Title: Data science technique applied in real world clinical trial problems: Hierarchical Semi-parametric Bayesian Modeling in Patient Screening and Enrollment Dynamic Prediction for Multicenter Clinical Trials

Abstract: Reliable prediction of patients screened and the time to reach target enrolled patients for clinical trial is important to support budget and resource planning, and timeline forecasting. Clinical trials can face challenges in the screening and enrollment process, including screening sufficient all comers for biomarker relevant trials and enrolling sufficient number of patients for some critical disease subtypes if they are rare, and so on. Bayesian Semiparametric Mixture Model was developed to model screening process and enrollment process to accommodate heterogeneity from disease subtypes or biomarker defined subtypes Model performance will be illustrated via simulations results.

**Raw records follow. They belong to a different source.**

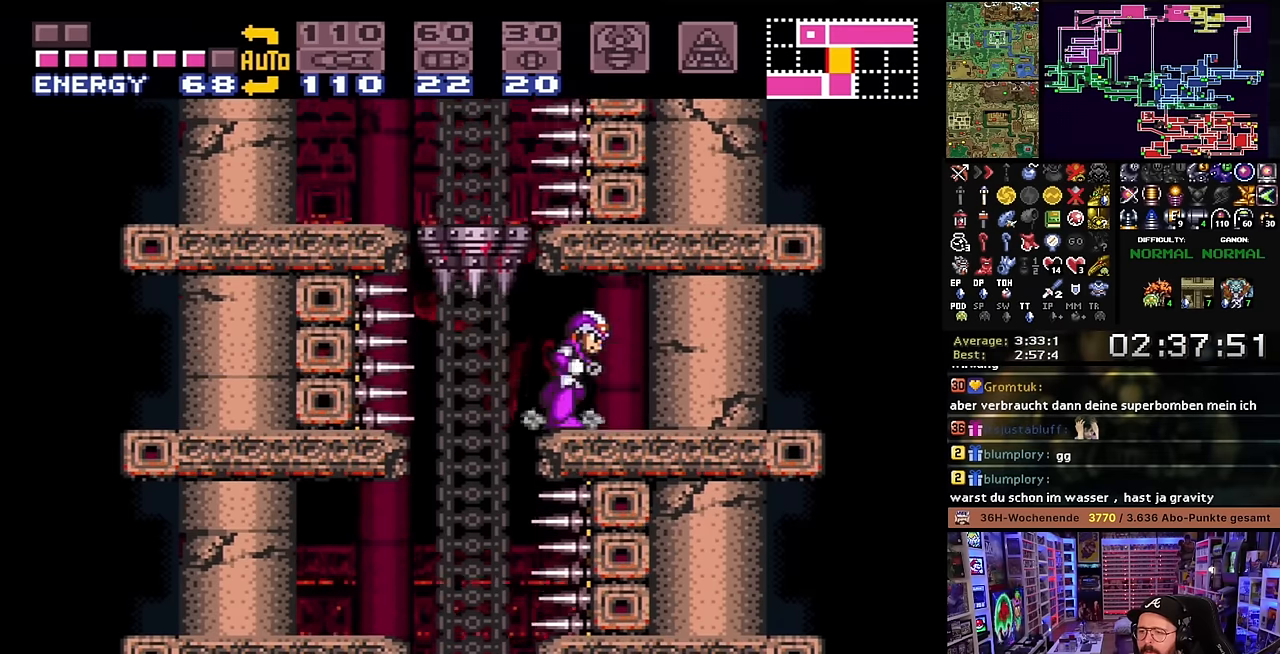
{"buttons": ["B", "Y"], "events": [[66, "DPAD_RIGHT", "up"], [200, "DPAD_LEFT", "down"], [283, "DPAD_LEFT", "up"], [400, "B", "down"], [483, "Y", "down"]]}
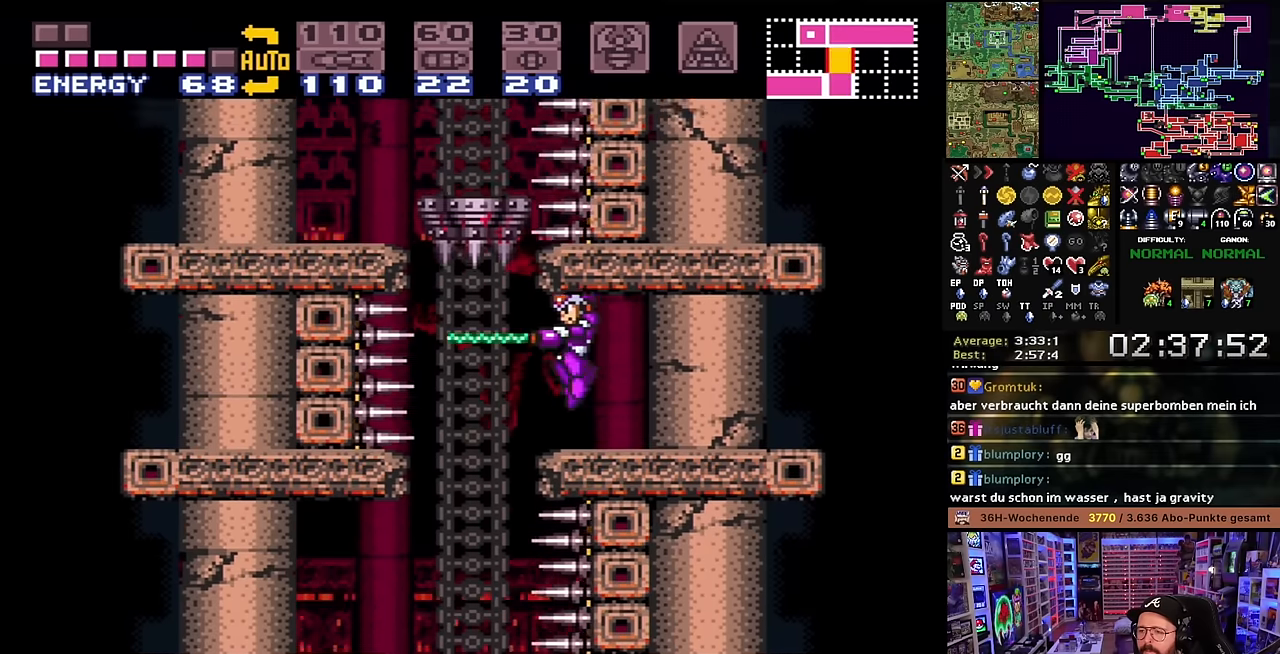
{"buttons": [], "events": [[50, "B", "up"], [83, "Y", "up"], [266, "B", "down"], [316, "Y", "down"], [400, "B", "up"], [433, "Y", "up"]]}
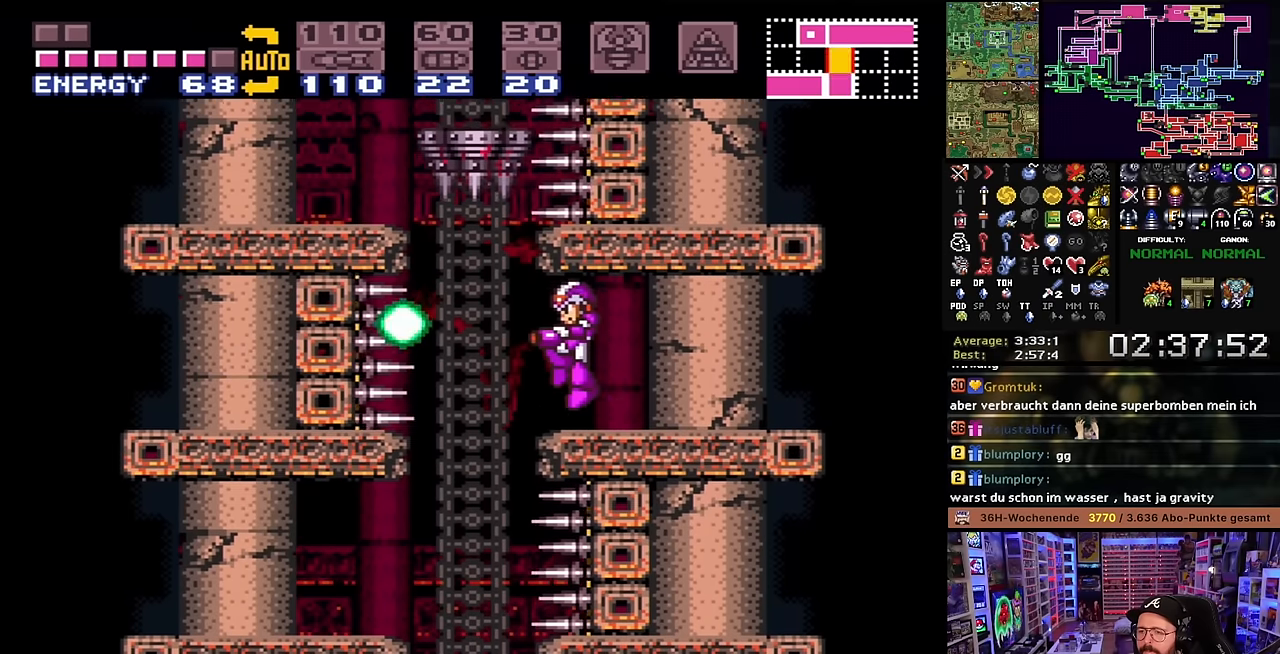
{"buttons": ["B", "Y"], "events": [[100, "B", "down"], [150, "Y", "down"], [216, "B", "up"], [283, "Y", "up"], [433, "B", "down"], [466, "Y", "down"]]}
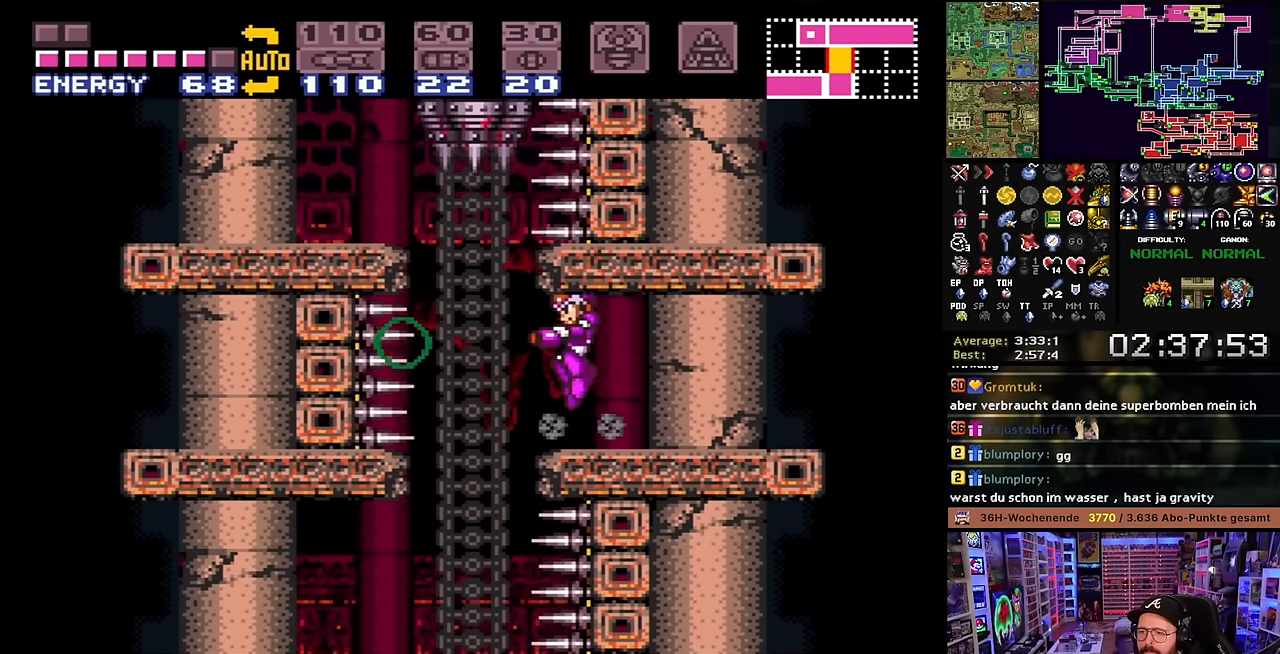
{"buttons": [], "events": [[66, "B", "up"], [116, "Y", "up"], [283, "B", "down"], [316, "Y", "down"], [433, "B", "up"], [466, "Y", "up"]]}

Nathan Lally, AVP Data Science at HSB (Munich Re Group)

Title: Causal Inference with IoT Time Series Data in Support of Insurance Loss Mitigation--A Collaboration between HSB and UConn

Abstract: Through its internet of things (IoT) program, Hartford Steam Boiler (HSB) has deployed wireless sensor technology in the commercial properties of insureds (through our direct insurance carrier clients) with the goal of monitoring temperature in areas at risk of pipe freeze, burst and subsequent water damage and insurance loss. If conditions arise that are conducive to pipe freeze, HSB sends an alert to the insured via mobile app, SMS or a phone call. The insured is then meant to take action (turn up the temperature, fix heating system etc.) to mitigate the risk condition. HSB can measure the efficacy of its program, and subsequently its value to our clients, by our ability to motivate corrective actions among insureds as well as long-term behavioral change. Unfortunately, not all insureds respond promptly or entirely truthfully to HSB's alerts and outreach; making efficacy of the program hard to measure accurately. For this reason, HSB has partnered with the University of Connecticut's Statistics and Computer Science departments to develop causal ML methods to infer whether insureds took action or not from IoT sensor data streams alone.

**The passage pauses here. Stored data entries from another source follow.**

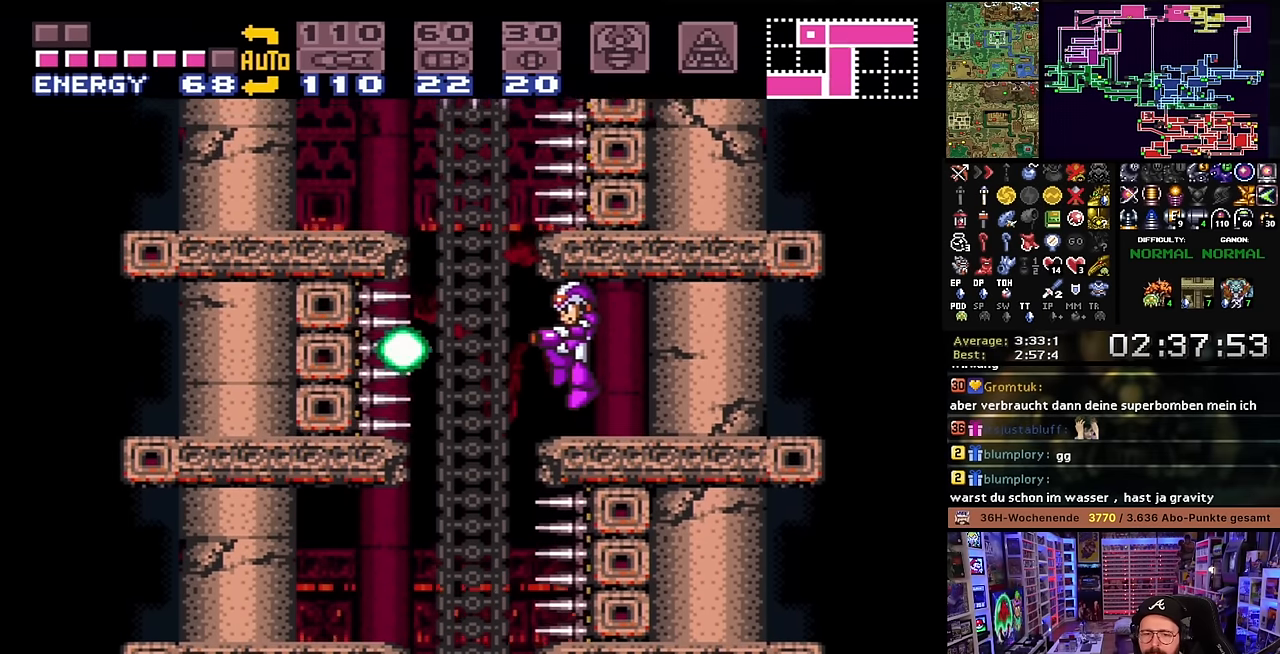
{"buttons": ["B", "Y"], "events": [[116, "B", "down"], [150, "Y", "down"], [283, "B", "up"], [283, "Y", "up"], [416, "B", "down"], [483, "Y", "down"]]}
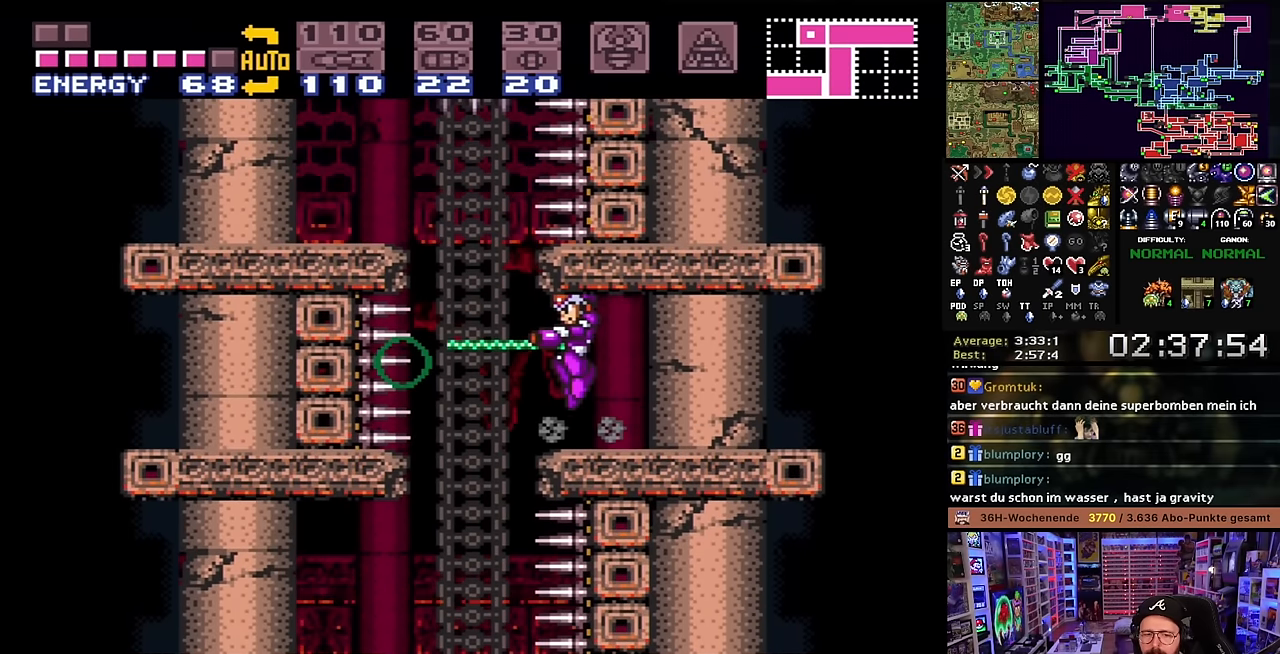
{"buttons": [], "events": [[116, "B", "up"], [116, "Y", "up"], [283, "B", "down"], [300, "Y", "down"], [466, "B", "up"], [483, "Y", "up"]]}
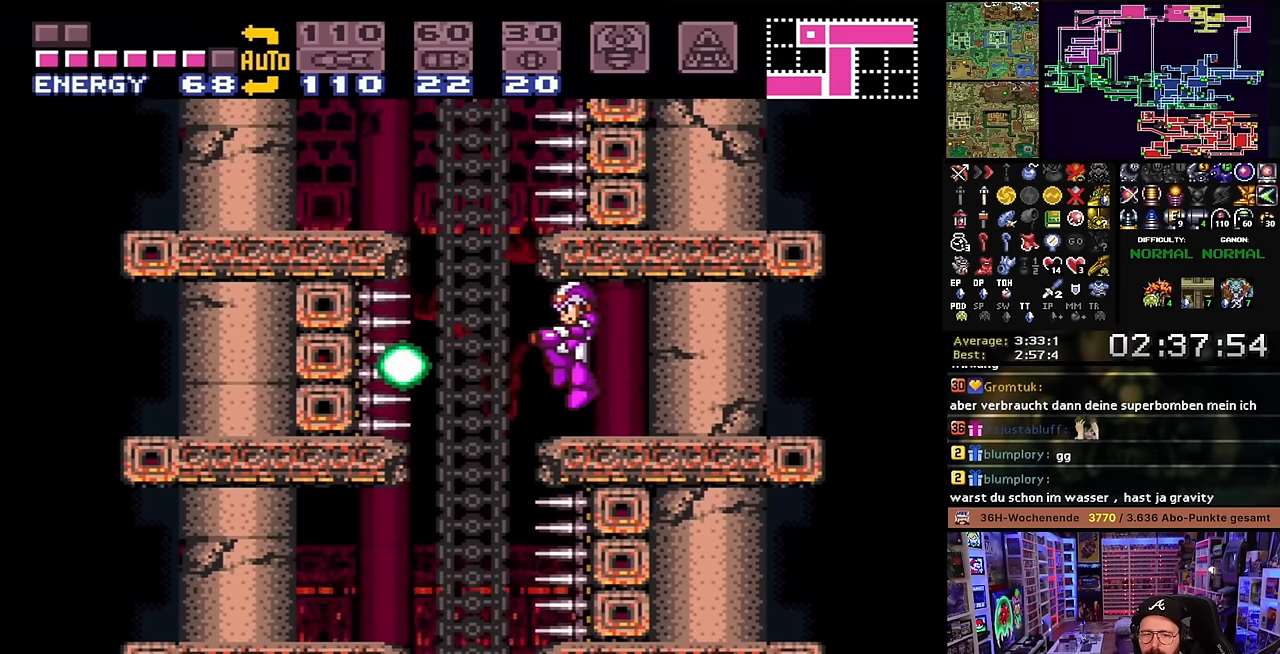
{"buttons": ["B", "Y"], "events": [[100, "B", "down"], [133, "Y", "down"], [283, "B", "up"], [283, "Y", "up"], [433, "B", "down"], [450, "Y", "down"]]}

Timothy Moore, Director of Statistical Consulting Services, University of Connecticut

Title: Statistical consulting at UConn

Statistical consulting at UConn goes as far back as the Department of Statistics itself. The Statistical Consulting Services (previously the Center of Applied Statistics) has been assisting clients from the UConn community and beyond for more than three decades. This relatively small facility, staffed by Statistics graduate students, has had a massive impact on research at the University. In this talk, we will sketch the past, present, and future legacy of the SCS, and highlight two recent projects that illustrate the impact of this vital service.

Eric Baron, Graduate Consultant, University of Connecticut

Title: Bayesian detection of bias in peremptory challenges using historical strike data

US law prohibits using peremptory strikes during jury selection because of prospective juror race, ethnicity, gender, or membership in other `cognizable' classes. In this talk, I present our proposed Bayesian approach for detecting such illegal bias. We develop a novel use of the power prior to adjust the weight of historical trial information in the analysis of an attorneys strike pattern in a current case. With our collaboration, our client has developed an R-Shiny app and the accompanying paper is under revision at The American Statistician.

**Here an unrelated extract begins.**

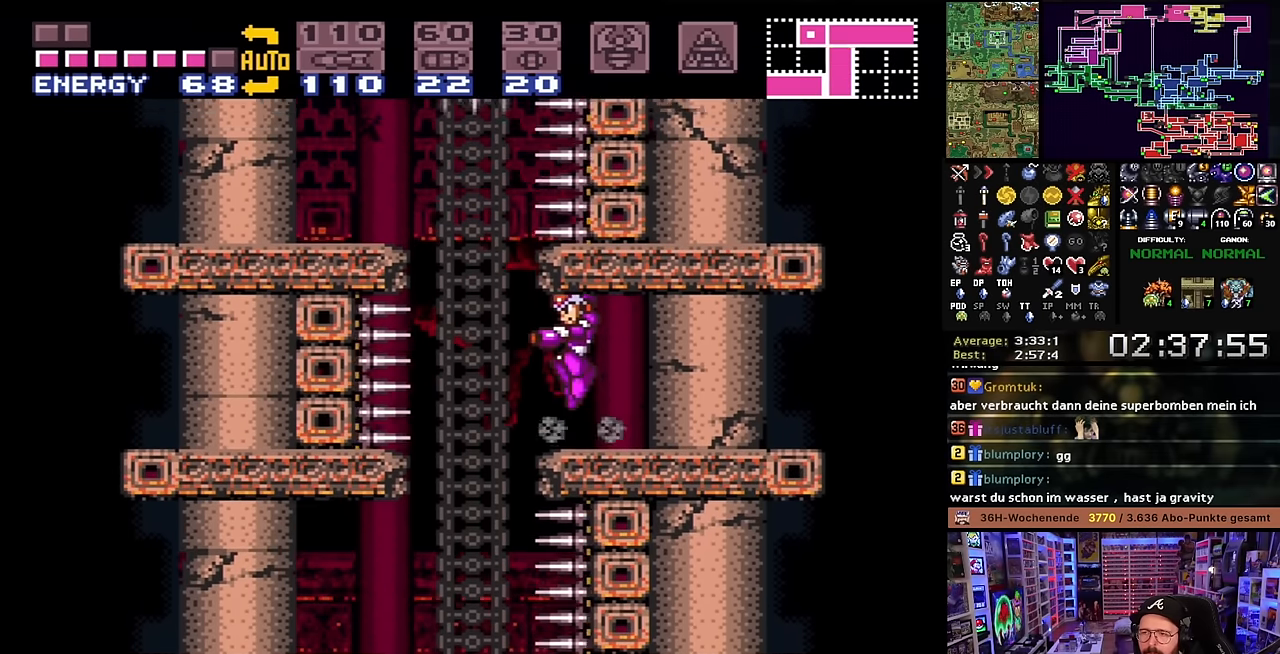
{"buttons": [], "events": [[133, "B", "up"], [133, "Y", "up"], [300, "B", "down"], [316, "Y", "down"], [450, "B", "up"], [483, "Y", "up"]]}
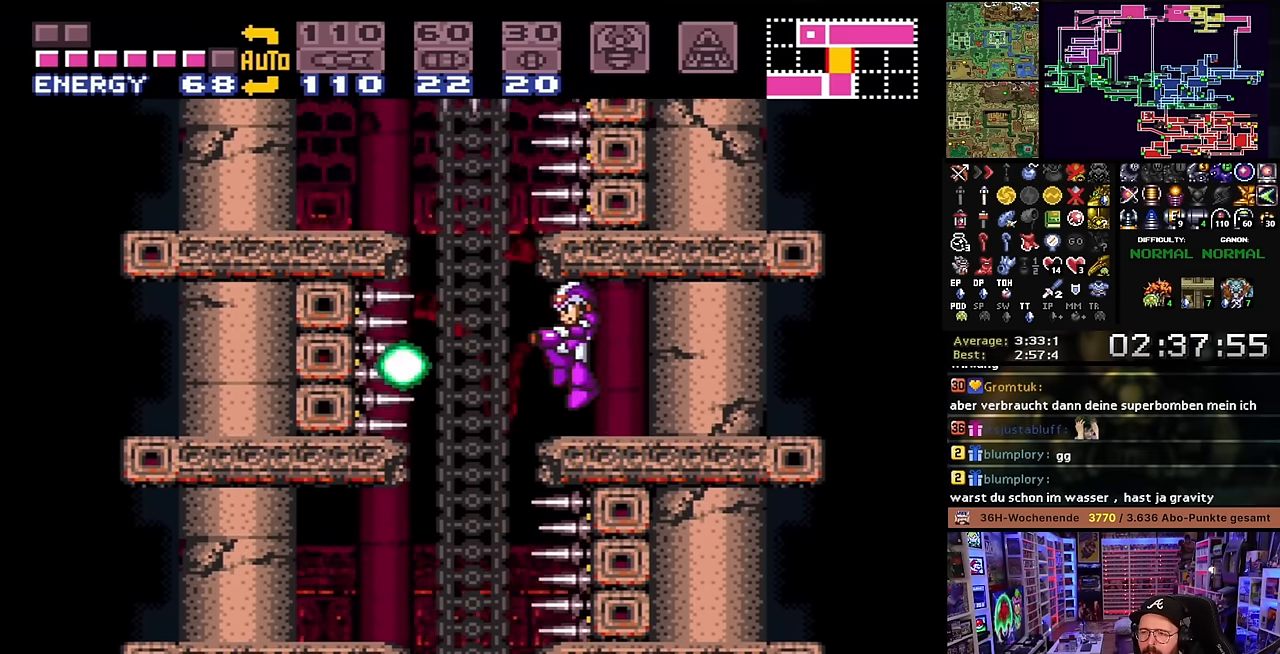
{"buttons": ["B", "Y"], "events": [[100, "B", "down"], [100, "Y", "down"], [283, "B", "up"], [283, "Y", "up"], [433, "B", "down"], [433, "Y", "down"]]}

Jung Wun Lee Graduate Consultant, University of Connecticut

Title: A latent class analysis among substance-involved families in child welfare

This project aimed at identifying latent groupings of families involved with the US Child Welfare system as a result of parental substance use disorder. I will discuss the implementation of the bootstrapped-likelihood ratio test for determining the number of latent classes and the development of its R function. Finally, I will discuss the contribution of our work to the client, and how collaboration with the SCS has contributed to research in real data practice.